Another element of the multilateral agenda relates to SDG14, the Oceans Goal. As you are doubtlessly aware, less than a month ago, Heads of States and Governments met at the United Nations Headquarters in New York to progress the global agenda on Oceans under the co-chair of Sweden and Fiji. The Conference agreed an international ‘call for action’ on Oceans and members registered over 1300 voluntary commitments. The region demonstrated leadership in shaping the agenda and outcomes of the Oceans Conference and has come in for commendation for the level of coordination and high level of participation at the Conference. While it should be acknowledged that the Oceans Goal extends beyond fisheries, the targets related to IUU fishing and harmful subsidies are almost uniformly supported, in no small measure due to the advocacy of small states, including many Forum Island Countries. For the region, the challenge is now to progress the implementation of the Oceans Goal with particular emphasis on IUU fishing, including Blue Boats, and the negative effects of harmful subsidies on regional fish stocks.

The Framework for Pacific Regionalism and the SSCR process
The work on fisheries form part of a broader range of priorities that have been identified over the past two years under the Framework for Pacific Regionalism (FPR). The FPR is a ‘public policy process’ that seeks to engage a broad array of regional stakeholders to determine key regional policy priorities. In endorsing the FPR in 2014, Forum Leaders re-emphasized their commitment to regionalismand to regional approaches to achieve the SDGs, and aspirations, as articulated in the Forum Leaders’ vision and objectives for the region.
At the broader level, the Framework for Pacific Regionalism represents a more effective way of ‘doing regionalism’ and should be harnessed as one of many approaches to drive the regional agenda on Fisheries.

CROP Charter and standard procedure
The Council of Regional Organisations in the Pacific (CROP), its respective agencies and governing councils both individually and collectively play a critical role in delivering on the objectives contained in the Framework for Pacific Regionalism.
As a member of CROP, FFA’ssupport on a range of Forum Leaders’ decisions, including the Fisheries work programme is well reflected and documented in the 2017 CROP Action Plan. CROP Heads of Agencies will report on progress against this Action Plan at the 48th Pacific Islands Forum in September this year. We therefore thank the FFA for continued collaboration and cooperation in this regard. May I also take this opportunity to also thank SPC and the Office of the PNA for their ongoing support.
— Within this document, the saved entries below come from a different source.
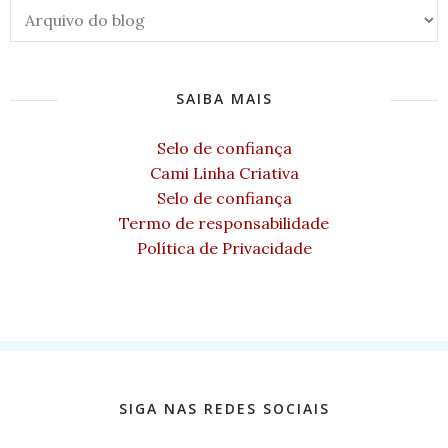
SAIBA MAIS
Selo de confiança
Cami Linha Criativa
Selo de confiança
Termo de responsabilidade
Política de Privacidade
SIGA NAS REDES SOCIAIS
A ‘one-CROP’ approach is at the very heart of effective Pacific regionalism.  This can only be achieved through true collaboration and cooperation amongst CROP’s member agencies.  It is in this vein, and in light of our forward momentum, that all CROP colleagues must strive to pursue collective outcomes and continue to supply high quality policy advice to Forum members.

Concluding remarks
As we move forward in achieving the Leaders decision on maximising social and economic benefits from the fisheries sector, the importance of having a strong foundation that is based on solidarity will become increasingly important.
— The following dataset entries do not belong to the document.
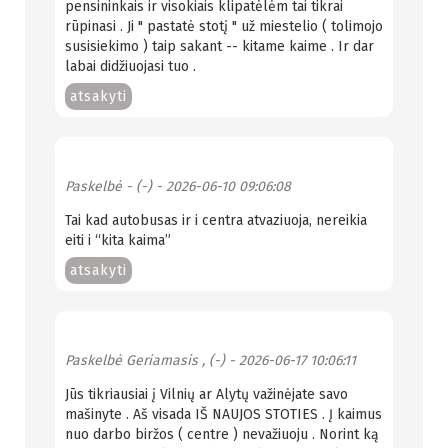
pensininkais ir visokiais klipatėlėm tai tikrai
rūpinasi . Ji " pastatė stotį " už miestelio ( tolimojo
susisiekimo ) taip sakant -- kitame kaime . Ir dar
labai didžiuojasi tuo .
atsakyti
Paskelbė
- (-)
- 2026-06-10 09:06:08
Tai kad autobusas ir i centra atvaziuoja, nereikia
eiti i “kita kaima”
atsakyti
Paskelbė
Geriamasis , (-)
- 2026-06-17 10:06:11
Jūs tikriausiai į Vilnių ar Alytų važinėjate savo
mašinyte . Aš visada IŠ NAUJOS STOTIES . Į kaimus
nuo darbo biržos ( centre ) nevažiuoju . Norint ką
We need to link our regional decision making networks. For example, the Forum Economic Ministers, at their meeting on 5-6 April 2017, considered the work being undertaken on fisheries, and in particular noted the progress by the Fisheries Taskforce to enhance economic returns from Fisheries, and directed Finance Officials to: (a) prioritise support to requests for technical input and assistance from the Taskforce; and (b) ensure that recommendations arising from the work of the Taskforce are considered in a timely and effective manner through national finance and budgetary processes. Indeed, and in similar vein, Forum Foreign Ministers Meeting will soon consider the ongoing work on Fisheries and will be apprised of the need to seek coordinated approaches and to secure regional solidarity when interfacing with third party countries and development partners. We must to the farthest extent possible harmonise our approach as we face the rest of the world. The Secretary General’s role as the Pacific Oceans Commissioner is also of critical importance.
Our recent past is replete with evidence that when we work together we can accomplish impressive outcomes. Our region was instrumental in the development of the SAMOA Pathway, played a leading role in generating a standalone outcome on SDG14, and is currently leading the charge on climate change. Chair, I say this only to make clear what is palpably obvious to us all, on Fisheries, we need to work together, in concert and in common cause. Over the past few years we have set a firm foundation of coordination and indeed solidarity. In the months and years ahead, it is our responsibility to build on that foundation and the progress already achieved to ensure constructive and positive results for our people.